§ EXCERPTED DATA
+ + + + + + +

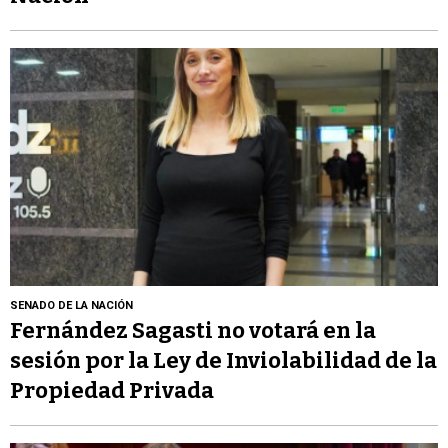
SENADO DE LA NACIÓN
Fernández Sagasti no votará en la
sesión por la Ley de Inviolabilidad de la
Propiedad Privada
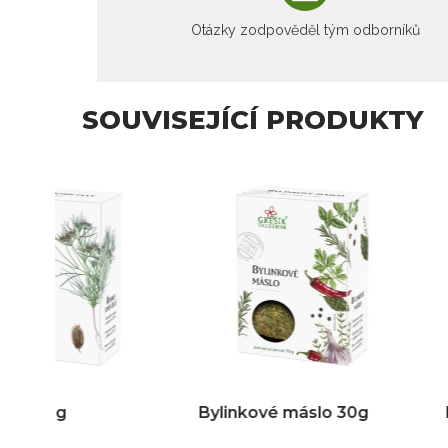
Otázky zodpověděl tým odborníků
SOUVISEJÍCÍ PRODUKTY
Bylinkové máslo 30g
Bylinky do pol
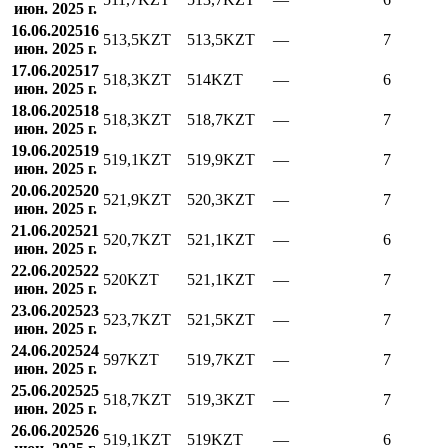
июн. 2025 г.
16.06.2025
16
513,5
KZT
513,5
KZT
—
7
июн. 2025 г.
17.06.2025
17
518,3
KZT
514
KZT
—
6
июн. 2025 г.
18.06.2025
18
518,3
KZT
518,7
KZT
—
7
июн. 2025 г.
19.06.2025
19
519,1
KZT
519,9
KZT
—
7
июн. 2025 г.
20.06.2025
20
521,9
KZT
520,3
KZT
—
7
июн. 2025 г.
21.06.2025
21
520,7
KZT
521,1
KZT
—
6
июн. 2025 г.
22.06.2025
22
520
KZT
521,1
KZT
—
7
июн. 2025 г.
23.06.2025
23
523,7
KZT
521,5
KZT
—
7
июн. 2025 г.
24.06.2025
24
597
KZT
519,7
KZT
—
7
июн. 2025 г.
25.06.2025
25
518,7
KZT
519,3
KZT
—
7
июн. 2025 г.
26.06.2025
26
519,1
KZT
519
KZT
—
6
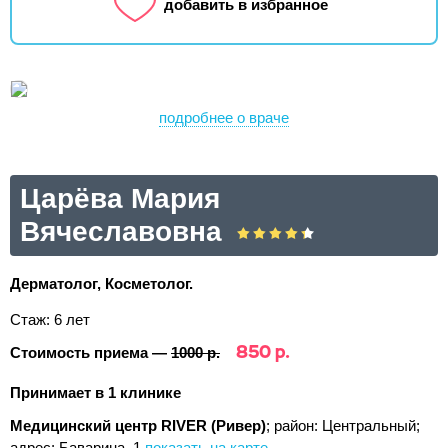
добавить в избранное
подробнее о враче
Царёва Мария
Вячеславовна
Дерматолог, Косметолог.
Стаж: 6 лет
850 р.
Стоимость приема —
1000 р.
Принимает в 1 клинике
Медицинский центр RIVER (Ривер)
; район: Центральный;
адрес: Баварина, 1
показать на карте
.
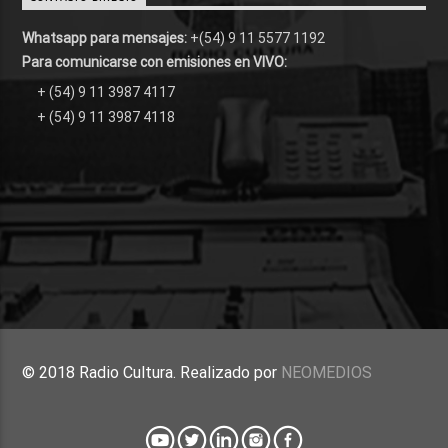
Whatsapp para mensajes:
+(54) 9 11 5577 1192
Para comunicarse con emisiones en VIVO:
+ (54) 9 11 3987 4117
+ (54) 9 11 3987 4118
© 2018 Radio Cultura. Realizado por
NEOMEDIOS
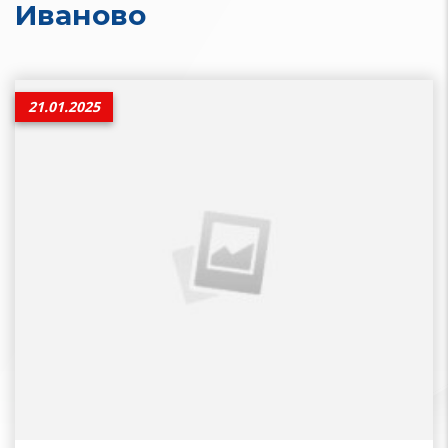
Иваново
21.01.2025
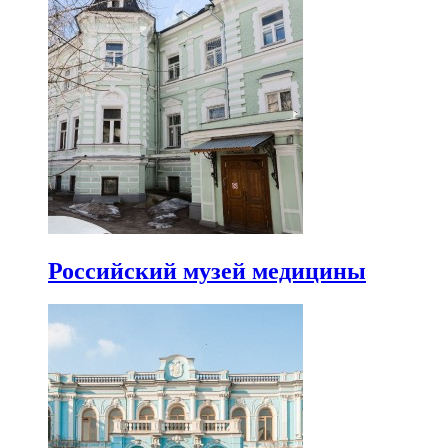
Российский музей медицины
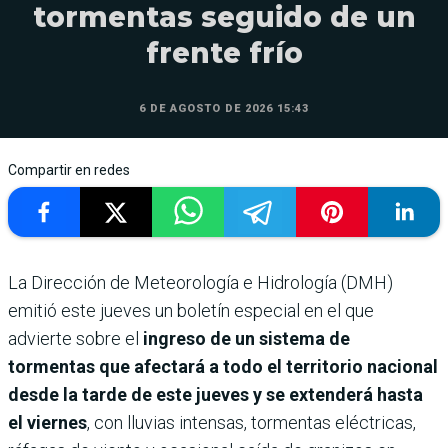
tormentas seguido de un
frente frío
6 DE AGOSTO DE 2026 15:43
Compartir en redes
La Dirección de Meteorología e Hidrología (DMH)
emitió este jueves un boletín especial en el que
advierte sobre el
ingreso de un sistema de
tormentas que afectará a todo el territorio nacional
desde la tarde de este jueves y se extenderá hasta
el viernes
, con lluvias intensas, tormentas eléctricas,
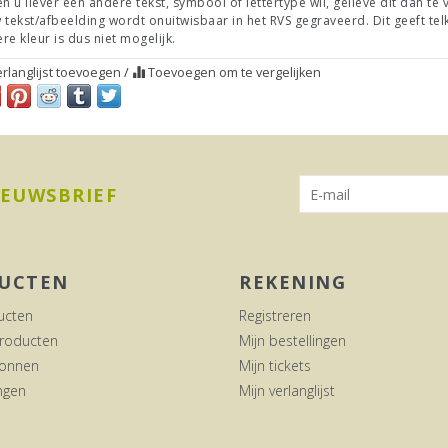
en u liever een andere tekst, symbool of lettertype wil, gelieve dit dan te 
 tekst/afbeelding wordt onuitwisbaar in het RVS gegraveerd. Dit geeft tel
re kleur is dus niet mogelijk.
rlanglijst toevoegen
/
Toevoegen om te vergelijken
IEUWSBRIEF
UCTEN
REKENING
ucten
Registreren
roducten
Mijn bestellingen
onnen
Mijn tickets
ngen
Mijn verlanglijst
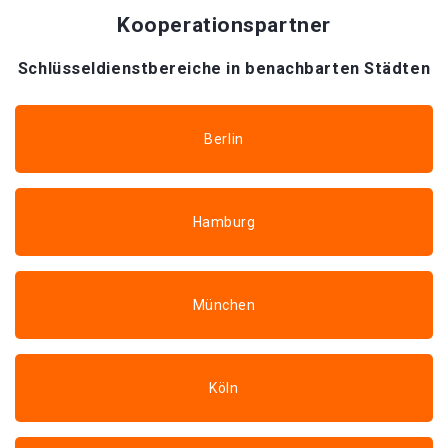
Kooperationspartner
Schlüsseldienstbereiche in benachbarten Städten
Berlin
Hamburg
München
Köln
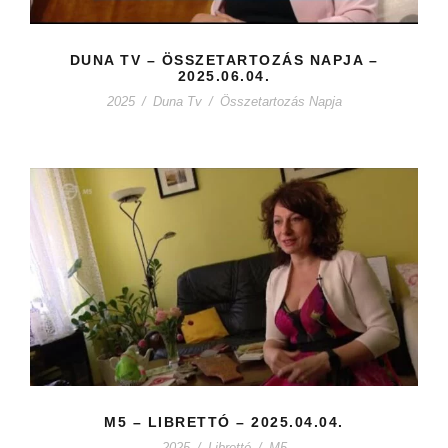
DUNA TV – ÖSSZETARTOZÁS NAPJA –
2025.06.04.
2025
/
Duna Tv
/
Összetartozás Napja
M5 – LIBRETTÓ – 2025.04.04.
2025
/
Librettó
/
M5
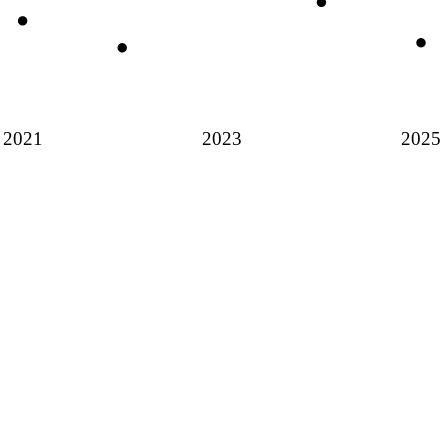
2021
2023
2025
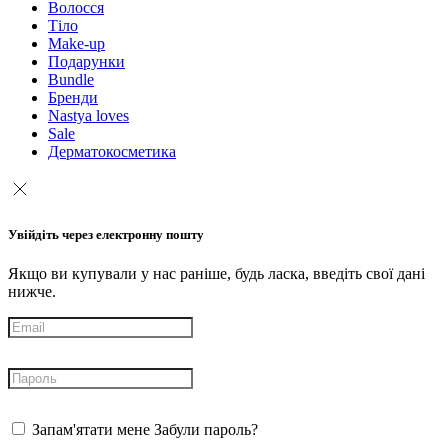
Волосся
Тіло
Make-up
Подарунки
Bundle
Бренди
Nastya loves
Sale
Дерматокосметика
Увійдіть через електронну пошту
Якщо ви купували у нас раніше, будь ласка, введіть свої дані
нижче.
Запам'ятати мене
Забули пароль?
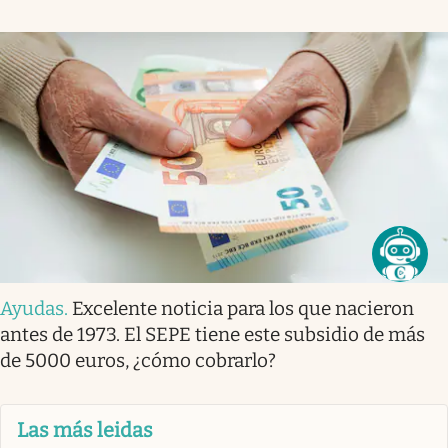
Ayudas
.
Excelente noticia para los que nacieron
antes de 1973. El SEPE tiene este subsidio de más
de 5000 euros, ¿cómo cobrarlo?
Las más leidas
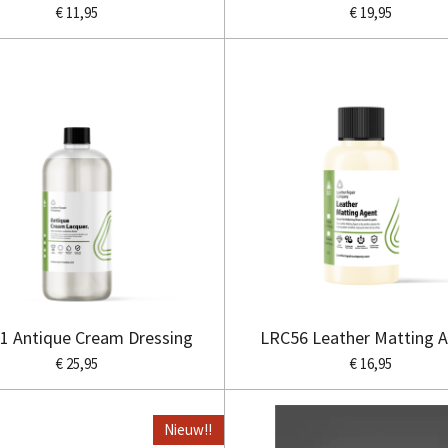
€ 11,95
€ 19,95
1 Antique Cream Dressing
LRC56 Leather Matting 
€ 25,95
€ 16,95
Nieuw!!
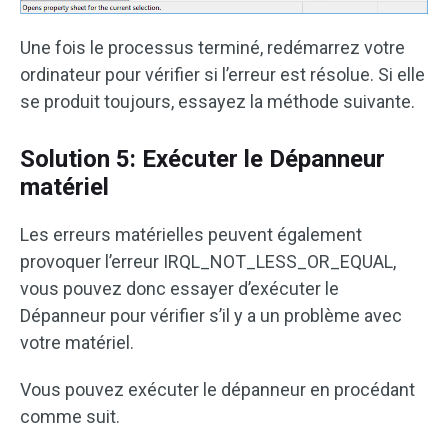
Une fois le processus terminé, redémarrez votre
ordinateur pour vérifier si l’erreur est résolue. Si elle
se produit toujours, essayez la méthode suivante.
Solution 5: Exécuter le Dépanneur
matériel
Les erreurs matérielles peuvent également
provoquer l’erreur IRQL_NOT_LESS_OR_EQUAL,
vous pouvez donc essayer d’exécuter le
Dépanneur pour vérifier s’il y a un problème avec
votre matériel.
Vous pouvez exécuter le dépanneur en procédant
comme suit.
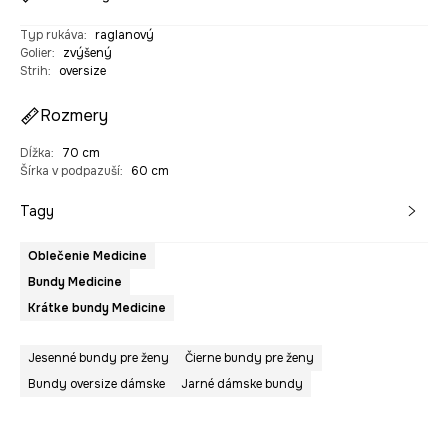
Typ rukáva
:
raglanový
Golier
:
zvýšený
Strih
:
oversize
Rozmery
Dĺžka
:
70 cm
Šírka v podpazuší
:
60 cm
Tagy
Oblečenie Medicine
Bundy Medicine
Krátke bundy Medicine
Jesenné bundy pre ženy
Čierne bundy pre ženy
Bundy oversize dámske
Jarné dámske bundy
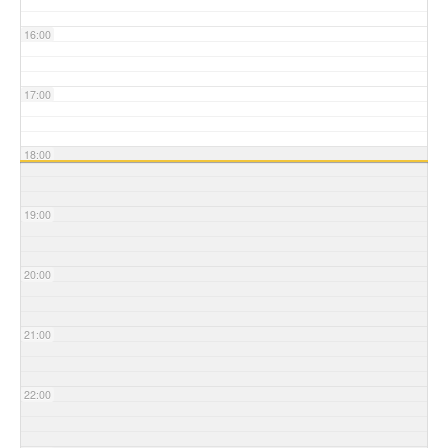
16:00
17:00
18:00
19:00
20:00
21:00
22:00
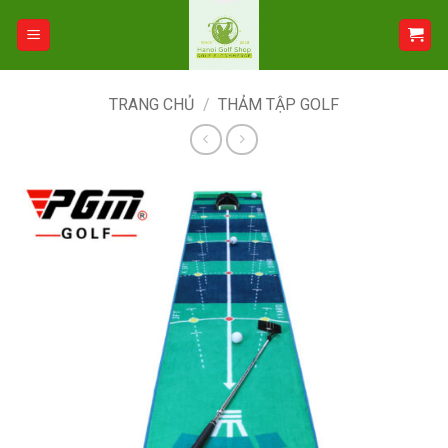
Bỏ
qua
nội
dung
TRANG CHỦ
/
THẢM TẬP GOLF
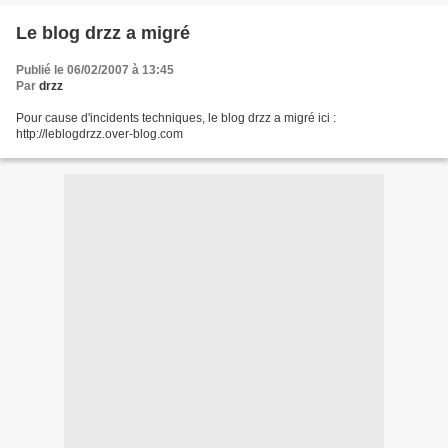
Le blog drzz a migré
Publié le 06/02/2007 à 13:45
Par
drzz
Pour cause d'incidents techniques, le blog drzz a migré ici :
http://leblogdrzz.over-blog.com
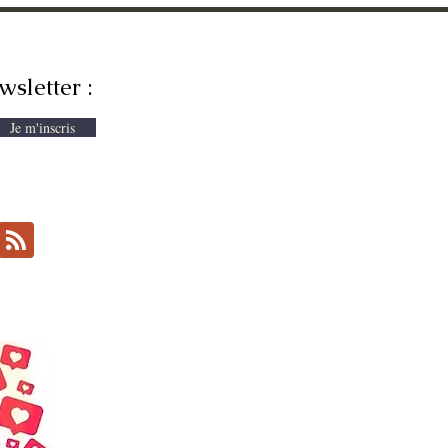
wsletter :
Je m'inscris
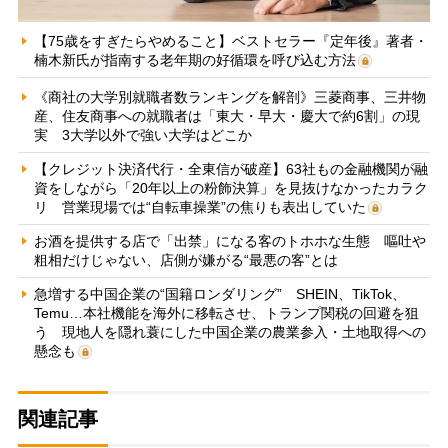
【75歳をすぎたらやめること】ベストセラー『定年後』著者・
楠木新氏が指南する老年期の好循環を呼び込む方法
《商社の大学別就職者数ランキングを解剖》三菱商事、三井物
産、住友商事への就職者は「東大・早大・慶大で約6割」の現
実 3大学以外で強い大学はどこか
【クレジット決済代行・全東信が破産】63社もの金融機関が融
資をしながら「20年以上の粉飾決算」を見抜けなかったカラク
リ 営業現場では“自転車操業”の焦りも表出していた
お酒を提供する店で「出禁」になる客のトホホな生態 嘔吐や
粗相だけじゃない、店側が嫌がる“最悪の客”とは
急増する中国企業の“国籍ロンダリング” SHEIN、TikTok、
Temu…本社機能を海外に移転させ、トランプ関税の回避を狙
う 現地人を隠れ蓑にした中国企業の農業参入・土地取得への
懸念も
関連記事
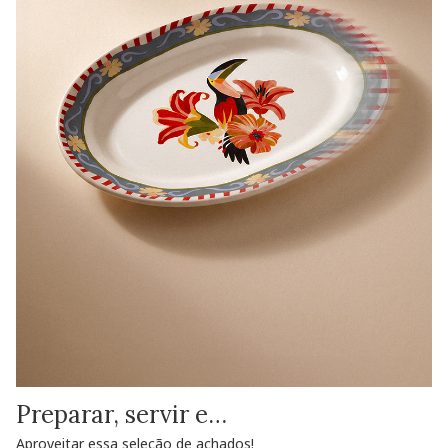
Preparar, servir e…
Aproveitar essa seleção de achados!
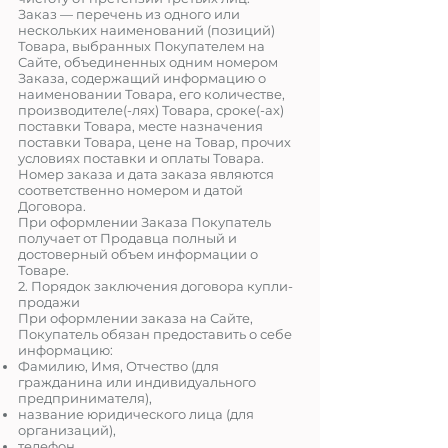
Заказ — перечень из одного или
нескольких наименований (позиций)
Товара, выбранных Покупателем на
Сайте, объединенных одним номером
Заказа, содержащий информацию о
наименовании Товара, его количестве,
производителе(-лях) Товара, сроке(-ах)
поставки Товара, месте назначения
поставки Товара, цене на Товар, прочих
условиях поставки и оплаты Товара.
Номер заказа и дата заказа являются
соответственно номером и датой
Договора.
При оформлении Заказа Покупатель
получает от Продавца полный и
достоверный объем информации о
Товаре.
2. Порядок заключения договора купли-
продажи
При оформлении заказа на Сайте,
Покупатель обязан предоставить о себе
информацию:
Фамилию, Имя, Отчество (для
гражданина или индивидуального
предпринимателя),
название юридического лица (для
организаций),
телефон,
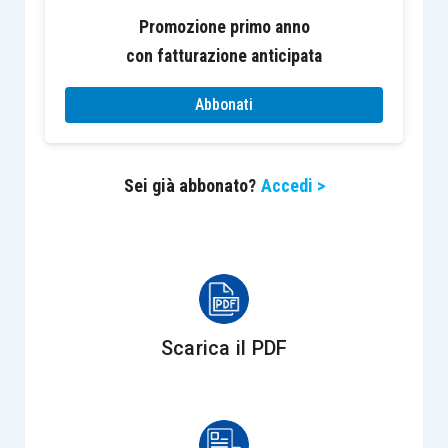
più stringenti standard
Promozione primo anno
sulle emissioni delle
con fatturazione anticipata
auto diesel.
Su base
annua ha segnato un
Abbonati
incremento dell’1,1%
a/a
(consenso 1.2%
a/a, valore in T2 +2.3
Sei già abbonato?
Accedi >
a/a). Già nell’ultima
conferenza stampa, il
Presidente della BCE,
Mario Draghi, sulla base
delle indicazioni
Scarica il PDF
congiunturali aveva
segnalato che il settore
automobilistico
tedesco avrebbe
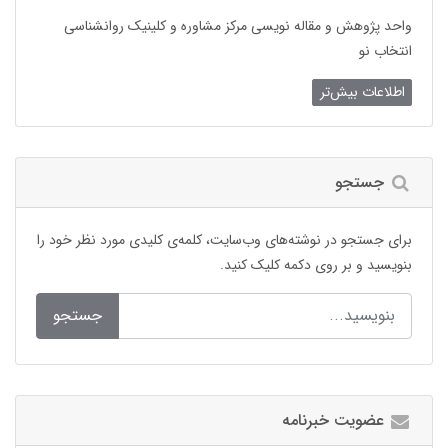
واحد پژوهش و مقاله نویسی مرکز مشاوره و کلینیک روانشناسی
انتخاب نو
اطلاعات بیش‌تر
جستجو
برای جستجو در نوشته‌های وب‌سایت، کلمه‌ی کلیدی مورد نظر خود را
بنویسید و بر روی دکمه کلیک کنید.
جستجو
عضویت خبرنامه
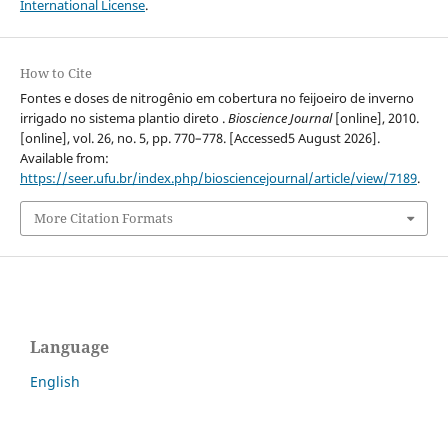
International License
.
How to Cite
Fontes e doses de nitrogênio em cobertura no feijoeiro de inverno
irrigado no sistema plantio direto .
Bioscience Journal
[online], 2010.
[online], vol. 26, no. 5, pp. 770–778. [Accessed5 August 2026].
Available from:
https://seer.ufu.br/index.php/biosciencejournal/article/view/7189
.
More Citation Formats
Language
English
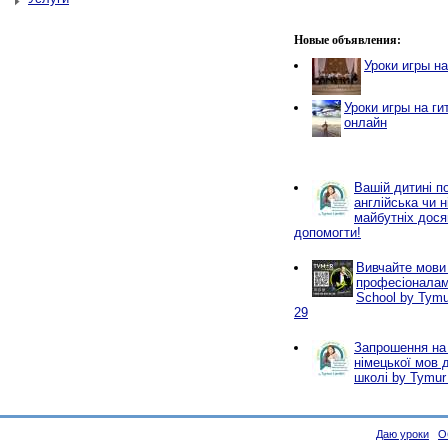
Новые объявления:
Уроки игры н
Уроки игры на ги
онлайн
Вашій дитині по
англійська чи 
майбутніх дося
допомогти!
Вивчайте мови
професіоналам
School by Tymu
29
Запрошення на 
німецької мов 
школі by Tymur 
Даю уроки
О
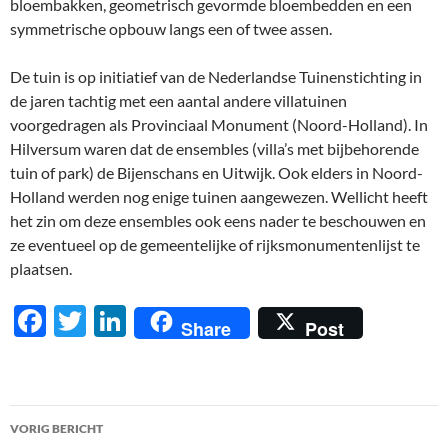
bloembakken, geometrisch gevormde bloembedden en een
symmetrische opbouw langs een of twee assen.
De tuin is op initiatief van de Nederlandse Tuinenstichting in
de jaren tachtig met een aantal andere villatuinen
voorgedragen als Provinciaal Monument (Noord-Holland). In
Hilversum waren dat de ensembles (villa’s met bijbehorende
tuin of park) de Bijenschans en Uitwijk. Ook elders in Noord-
Holland werden nog enige tuinen aangewezen. Wellicht heeft
het zin om deze ensembles ook eens nader te beschouwen en
ze eventueel op de gemeentelijke of rijksmonumentenlijst te
plaatsen.
F
T
Li
Share
Post
ac
w
n
e
itt
k
b
er
e
Berichtnavigatie
VORIG BERICHT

+ + + + + + +

§ TASK PROMPT
Output exactly the stretch of the listing that begins at the line containing "tormentas seguido de un" and ends at the line containing "DUNA TV – ÖSSZETARTOZÁS NAPJA –", both kept. Omit pictures and everything else.

§ WORKED SOLUTION
tormentas seguido de un
frente frío
6 DE AGOSTO DE 2026 15:43
Compartir en redes
La Dirección de Meteorología e Hidrología (DMH)
emitió este jueves un boletín especial en el que
advierte sobre el
ingreso de un sistema de
tormentas que afectará a todo el territorio nacional
desde la tarde de este jueves y se extenderá hasta
el viernes
, con lluvias intensas, tormentas eléctricas,
en u liever een andere tekst, symbool of lettertype wil, gelieve dit dan te 
 tekst/afbeelding wordt onuitwisbaar in het RVS gegraveerd. Dit geeft tel
re kleur is dus niet mogelijk.
rlanglijst toevoegen
/
Toevoegen om te vergelijken
IEUWSBRIEF
UCTEN
REKENING
ucten
Registreren
roducten
Mijn bestellingen
onnen
Mijn tickets
ngen
Mijn verlanglijst
Kooperationspartner
Schlüsseldienstbereiche in benachbarten Städten
Berlin
Hamburg
München
Köln
DUNA TV – ÖSSZETARTOZÁS NAPJA –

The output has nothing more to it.